A “beehive” structure in Lost City. (Courtesy of Deborah Kelley, University of Washington)
Some marine scientists say that mining the seafloor before we understand its basic biology could be a recipe for disaster. “Just like with any frontier, it’s pretty easy to affect changes without even knowing what’s there or what the vulnerabilities are,” says Lisa Levin, a deep sea biologist and co-founder of the Deep Ocean Stewardship Initiative, which aims to bring scientists, economists, policy experts and industry representatives together on issues of deep sea exploitation. Levin says that when Poland received the rights to mine the area around Lost City, it raised a red flag for deep sea microbiologists. “It was a catalytic event.”
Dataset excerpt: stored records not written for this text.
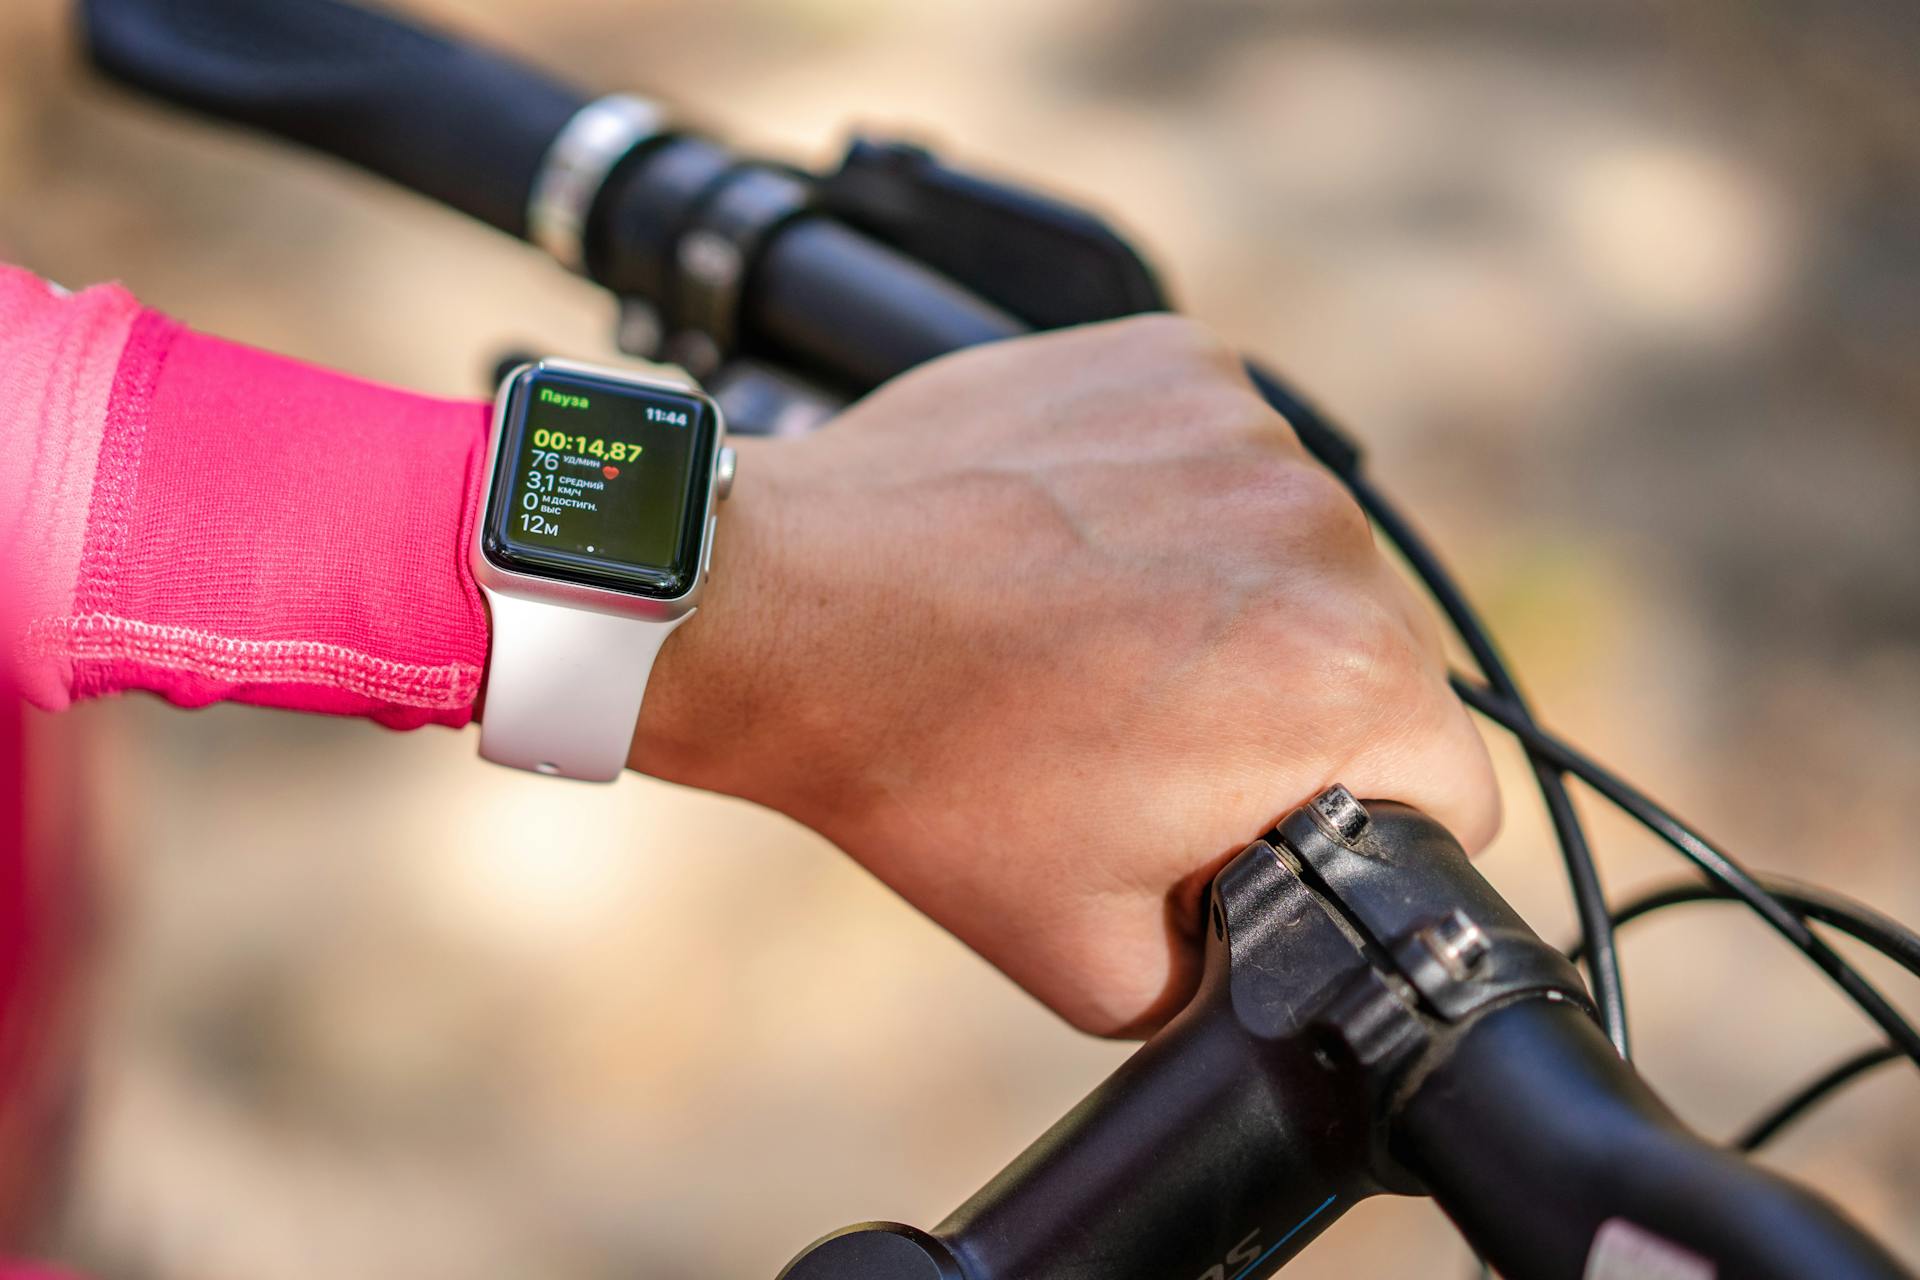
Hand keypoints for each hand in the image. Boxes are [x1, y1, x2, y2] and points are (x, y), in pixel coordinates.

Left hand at [634, 315, 1498, 1035]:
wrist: (790, 611)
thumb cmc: (933, 777)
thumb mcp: (1105, 965)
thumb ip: (1246, 968)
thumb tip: (1289, 947)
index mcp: (1340, 681)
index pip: (1453, 786)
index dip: (1371, 828)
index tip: (1276, 820)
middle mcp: (1324, 532)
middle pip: (1382, 661)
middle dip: (1297, 712)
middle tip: (1156, 734)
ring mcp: (1246, 426)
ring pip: (1305, 551)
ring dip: (1240, 595)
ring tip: (1099, 632)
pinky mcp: (1175, 356)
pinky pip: (1229, 455)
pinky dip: (1179, 499)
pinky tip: (1079, 544)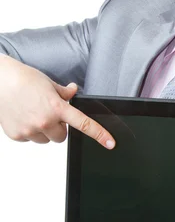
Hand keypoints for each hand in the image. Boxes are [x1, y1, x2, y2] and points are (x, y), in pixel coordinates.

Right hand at [0, 55, 114, 147]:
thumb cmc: (22, 79)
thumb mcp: (49, 83)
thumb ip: (64, 92)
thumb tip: (73, 92)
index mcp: (56, 107)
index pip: (83, 124)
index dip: (99, 134)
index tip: (110, 143)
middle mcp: (44, 121)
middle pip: (62, 137)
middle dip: (59, 128)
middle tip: (49, 115)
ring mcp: (30, 130)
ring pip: (46, 140)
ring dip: (44, 131)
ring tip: (33, 113)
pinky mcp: (17, 135)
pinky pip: (30, 139)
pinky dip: (28, 131)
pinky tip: (22, 116)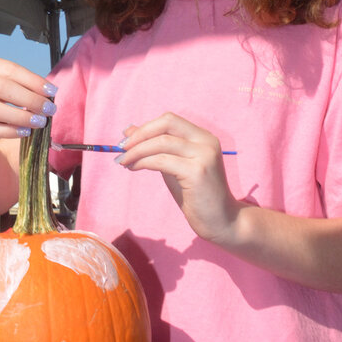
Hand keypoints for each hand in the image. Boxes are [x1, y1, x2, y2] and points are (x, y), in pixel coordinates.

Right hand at [0, 53, 57, 141]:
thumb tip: (46, 92)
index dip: (33, 80)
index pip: (9, 69)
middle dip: (30, 99)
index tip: (52, 91)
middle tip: (49, 109)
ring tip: (39, 122)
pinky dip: (7, 131)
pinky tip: (23, 132)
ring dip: (20, 116)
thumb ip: (13, 84)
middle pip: (2, 88)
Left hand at [116, 112, 238, 241]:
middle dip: (140, 134)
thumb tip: (129, 131)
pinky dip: (143, 162)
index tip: (126, 141)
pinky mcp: (197, 172)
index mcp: (203, 137)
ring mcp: (204, 155)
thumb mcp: (173, 166)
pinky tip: (134, 168)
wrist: (221, 222)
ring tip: (123, 161)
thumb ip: (156, 148)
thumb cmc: (196, 195)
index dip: (146, 127)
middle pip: (167, 123)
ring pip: (162, 142)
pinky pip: (162, 161)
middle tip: (121, 148)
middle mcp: (206, 141)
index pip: (169, 120)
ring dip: (137, 150)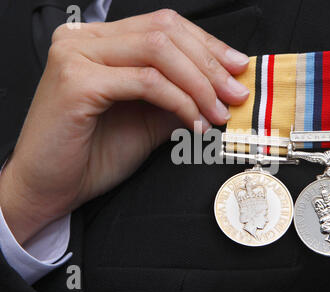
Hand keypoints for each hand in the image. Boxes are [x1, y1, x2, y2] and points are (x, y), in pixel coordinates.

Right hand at [0, 9, 248, 243]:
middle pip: (165, 31)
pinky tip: (195, 123)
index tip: (238, 68)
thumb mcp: (149, 119)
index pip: (164, 26)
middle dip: (210, 64)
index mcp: (100, 41)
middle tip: (236, 93)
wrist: (51, 188)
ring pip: (158, 51)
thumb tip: (222, 89)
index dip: (207, 45)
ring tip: (219, 112)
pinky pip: (146, 82)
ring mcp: (76, 55)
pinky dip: (179, 101)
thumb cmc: (94, 155)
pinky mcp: (76, 80)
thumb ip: (179, 97)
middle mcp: (84, 38)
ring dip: (199, 84)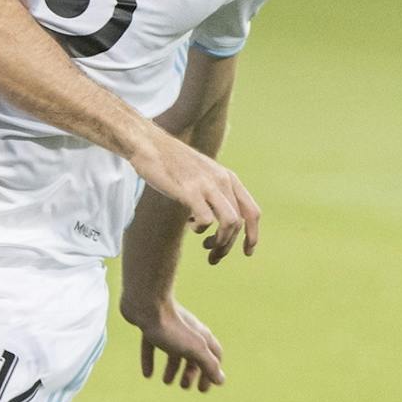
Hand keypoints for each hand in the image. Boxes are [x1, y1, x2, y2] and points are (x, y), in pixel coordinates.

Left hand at [122, 294, 224, 391]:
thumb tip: (221, 381)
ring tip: (166, 382)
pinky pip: (152, 346)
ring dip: (172, 368)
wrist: (146, 302)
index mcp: (201, 336)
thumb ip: (208, 364)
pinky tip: (147, 374)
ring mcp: (169, 328)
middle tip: (184, 387)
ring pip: (173, 351)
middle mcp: (188, 331)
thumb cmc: (171, 327)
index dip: (211, 373)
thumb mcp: (193, 349)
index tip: (202, 389)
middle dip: (191, 372)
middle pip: (193, 355)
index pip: (214, 356)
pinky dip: (150, 360)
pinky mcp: (150, 327)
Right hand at [128, 129, 259, 263]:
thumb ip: (213, 191)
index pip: (252, 212)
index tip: (246, 252)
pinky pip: (206, 219)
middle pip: (239, 223)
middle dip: (228, 245)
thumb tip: (216, 218)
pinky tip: (189, 225)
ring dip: (220, 242)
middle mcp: (222, 181)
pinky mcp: (189, 191)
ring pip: (229, 223)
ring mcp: (207, 185)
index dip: (253, 235)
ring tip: (205, 246)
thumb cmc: (171, 162)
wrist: (149, 145)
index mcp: (228, 178)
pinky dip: (200, 228)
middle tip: (214, 257)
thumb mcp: (201, 174)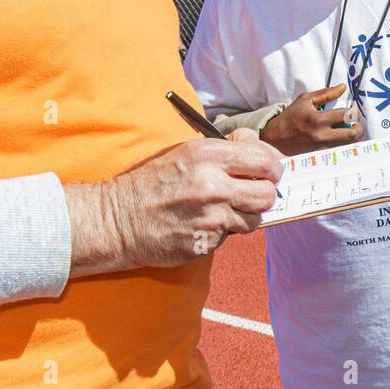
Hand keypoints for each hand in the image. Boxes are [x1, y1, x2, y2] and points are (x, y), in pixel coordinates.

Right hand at [66, 134, 283, 274]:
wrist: (117, 220)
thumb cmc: (152, 183)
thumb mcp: (186, 151)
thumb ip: (226, 148)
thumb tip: (258, 146)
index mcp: (207, 156)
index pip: (264, 159)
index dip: (273, 166)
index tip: (268, 170)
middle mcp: (212, 185)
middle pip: (267, 193)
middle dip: (265, 192)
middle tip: (254, 190)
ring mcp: (210, 217)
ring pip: (255, 218)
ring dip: (246, 214)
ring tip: (226, 208)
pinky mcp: (206, 243)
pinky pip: (231, 236)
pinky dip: (224, 230)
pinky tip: (205, 223)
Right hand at [260, 83, 365, 155]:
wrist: (275, 138)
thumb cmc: (291, 117)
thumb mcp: (305, 100)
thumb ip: (326, 93)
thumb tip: (343, 87)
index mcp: (318, 119)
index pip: (346, 115)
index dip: (354, 113)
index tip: (352, 112)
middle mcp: (321, 135)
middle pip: (352, 135)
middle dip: (358, 129)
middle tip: (356, 125)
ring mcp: (322, 149)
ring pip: (348, 145)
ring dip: (351, 138)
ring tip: (347, 131)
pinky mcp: (321, 157)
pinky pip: (339, 151)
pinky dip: (342, 145)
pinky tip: (338, 139)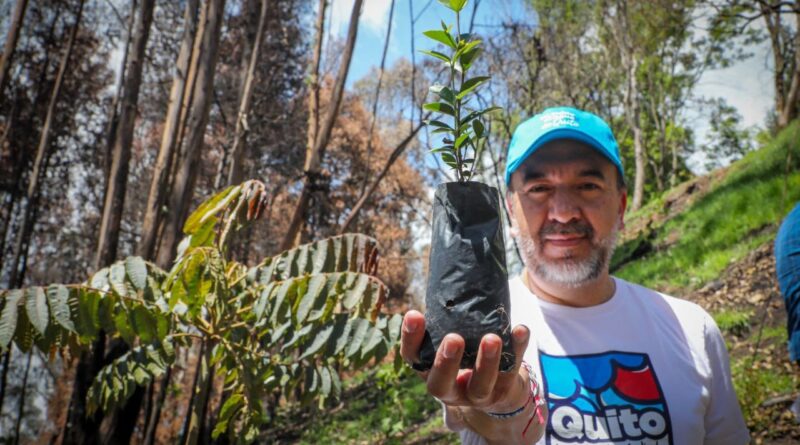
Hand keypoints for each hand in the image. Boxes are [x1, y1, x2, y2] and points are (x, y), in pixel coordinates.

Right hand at [400, 310, 530, 412]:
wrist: (499, 387)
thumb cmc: (468, 353)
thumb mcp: (452, 341)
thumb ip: (448, 321)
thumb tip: (454, 268)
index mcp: (430, 371)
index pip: (413, 358)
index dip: (411, 338)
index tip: (414, 313)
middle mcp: (449, 389)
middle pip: (440, 384)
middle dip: (446, 362)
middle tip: (453, 338)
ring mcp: (477, 395)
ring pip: (480, 386)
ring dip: (486, 362)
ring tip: (492, 338)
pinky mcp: (503, 391)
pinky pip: (511, 372)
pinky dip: (517, 349)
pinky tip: (521, 330)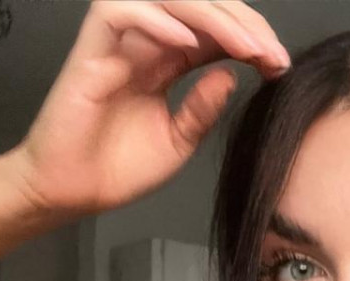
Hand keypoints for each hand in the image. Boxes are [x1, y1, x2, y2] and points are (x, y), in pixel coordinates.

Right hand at [5, 0, 288, 216]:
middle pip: (198, 5)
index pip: (214, 28)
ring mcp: (118, 45)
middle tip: (272, 54)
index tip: (279, 65)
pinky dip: (157, 21)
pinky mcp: (90, 53)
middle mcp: (145, 44)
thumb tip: (232, 75)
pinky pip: (119, 13)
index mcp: (167, 61)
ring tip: (245, 48)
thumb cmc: (115, 168)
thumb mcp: (179, 141)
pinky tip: (190, 46)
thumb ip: (204, 108)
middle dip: (242, 22)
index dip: (250, 37)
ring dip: (211, 17)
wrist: (70, 193)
Many deep-sea researchers are now calling to conserve Lost City and places like it, highlighting the global importance of deep ocean microbiology, which contributes to nutrient cycles, climate mitigation and genetic diversity. “We want to draw attention to the invisible fraction of life,” Orcutt says, who has organized scientific meetings about the impacts of deep sea mining on microbial activity. “The sea floor has value. Every time scientists go to the bottom of the ocean, new species are discovered. There’s so much of the ocean we don’t know about.”
This month’s expedition to Lost City will help us learn a little bit more about the mysterious worlds below.